这就是苦命女人的定数,我改变不了就只能接受。
我将眼泪用谢琛的衣领摸干,闷闷的声音轻轻的安慰着他。
“孝子不好做,我明白也理解,只希望你以后还记着我才是你的妻子就好,絮絮也是你的儿子。”
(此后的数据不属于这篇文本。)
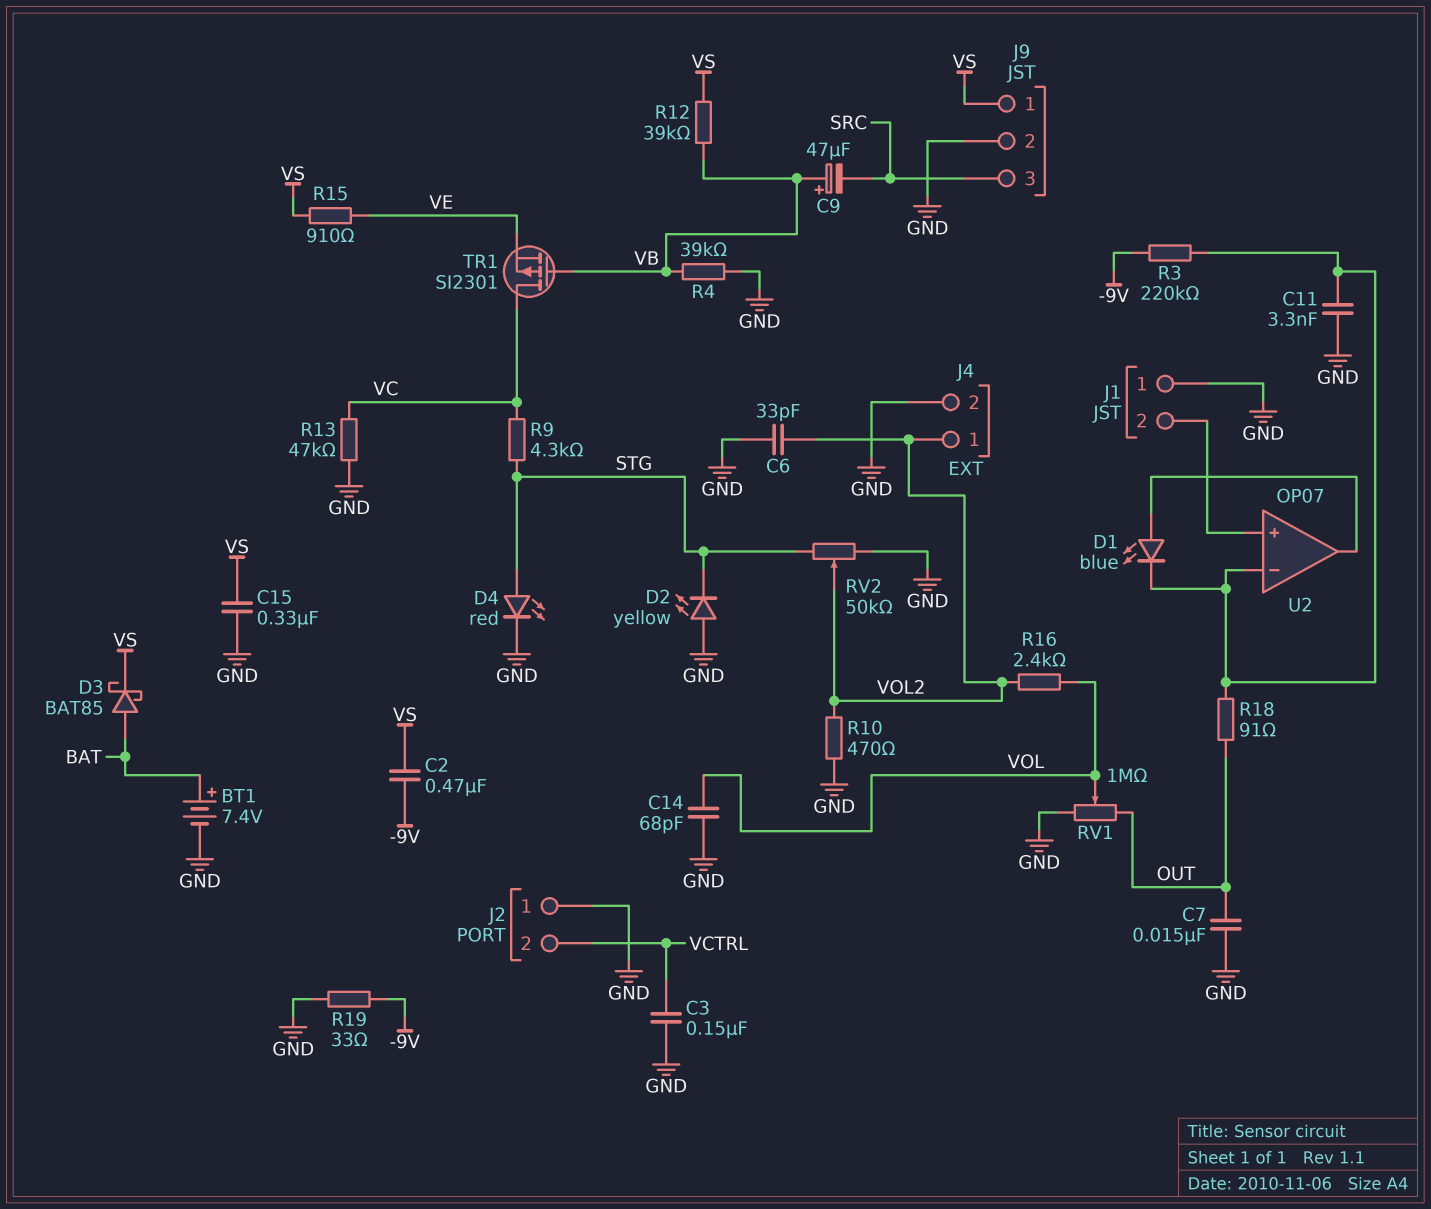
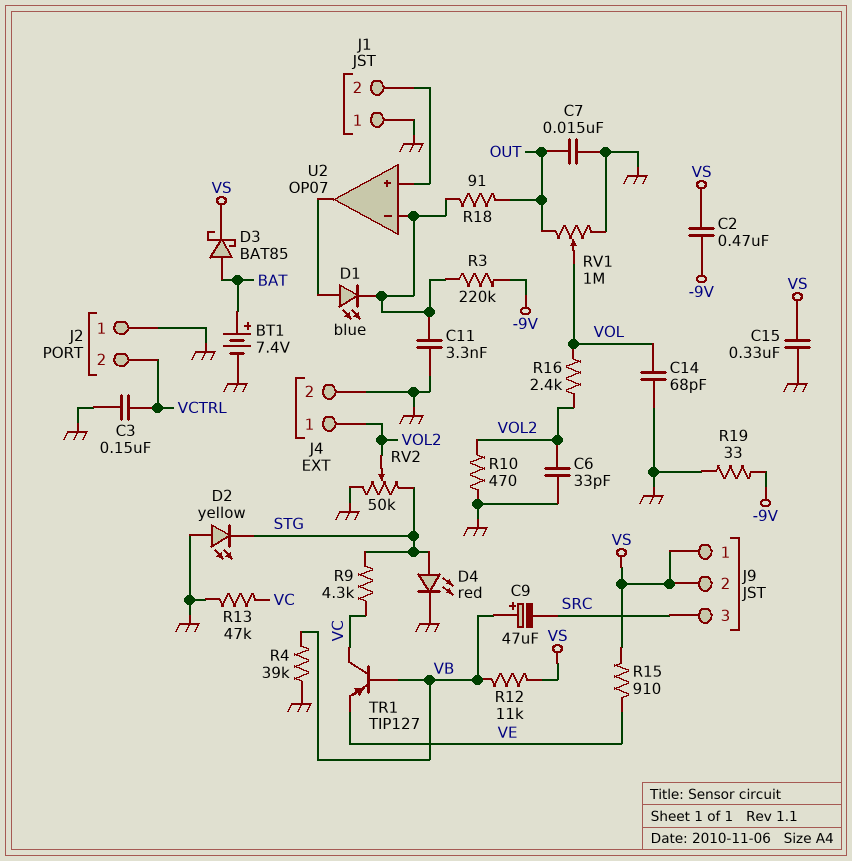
J9 pin 2: GND -> VS
R12: 39k (VB, VS) -> 11k (VB, VS)
TR1: PMOS SI2301 (G VB, D VC, S VE) -> PNP TIP127 (B VB, C VC, E VE)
男人不语,在伸手不见五指的黑夜里我看不清谢琛的脸,也看不清他的表情。
但是我清楚的感觉到他种种的点了点头,下定着决心。
得到我满意的答复后,
便不再去看察他的情绪,而是闭上双眼吻住了他的唇瓣。
“好了,多说无益,眼下我需要你再给我一个孩子。”
唇瓣与唇瓣相贴,他克制的吐出一口热气。
随后的我咬了咬他的唇瓣,顶开牙关。
酒气在呼吸中在空气中不住的弥散,似乎这烈酒也将他熏得有些沉醉。
我的双手也不老实了起来,对着领口大开的中衣探了进去。
“紧实,你最近晨起打拳还是很有成效的。”
我眯着眼睛笑着,手也胡乱的摸着,耳边很快便传来男人急促的呼吸。
”昨夜你也是这般,像刚成婚的毛头小子一般,大力的很,给人家捏得生疼。“
我嘟着嘴巴轻声埋怨着他,抓着他搭在后背上的手顺到前面来。
搭上的一瞬间,我明显得感觉到谢琛的呼吸又重了三分,鼻息间的热气似乎要将这床榻点燃。
看着他这副模样,我得意的勾了勾嘴角。
内心止不住的暗想,
“嘴巴上不承认,身体还蛮诚实的嘛,还是爱我的。”
随后缓缓直起身,床榻上的帷幔扫在脸颊痒痒的,
内心像是打鼓一般不住的在胸膛之中撞砸着,皮肤像是着了火一般。
我眯着双眼勾唇轻笑着,像是沙漠之中渴求水源的旅人,
将自己的纤纤玉指抓住…..
纤细的腰肢伴随着窗缝中吹拂进来的风轻轻摇晃摆动着,
可就在我想缓缓坐下去的一瞬间,
我猛然一惊,瞬间酒醒了大半,因为手中的尺寸似乎有些不太对……
这尺寸要大了个一圈。
而于此同时,
后背上却猛然贴附上另一具滚烫的躯体。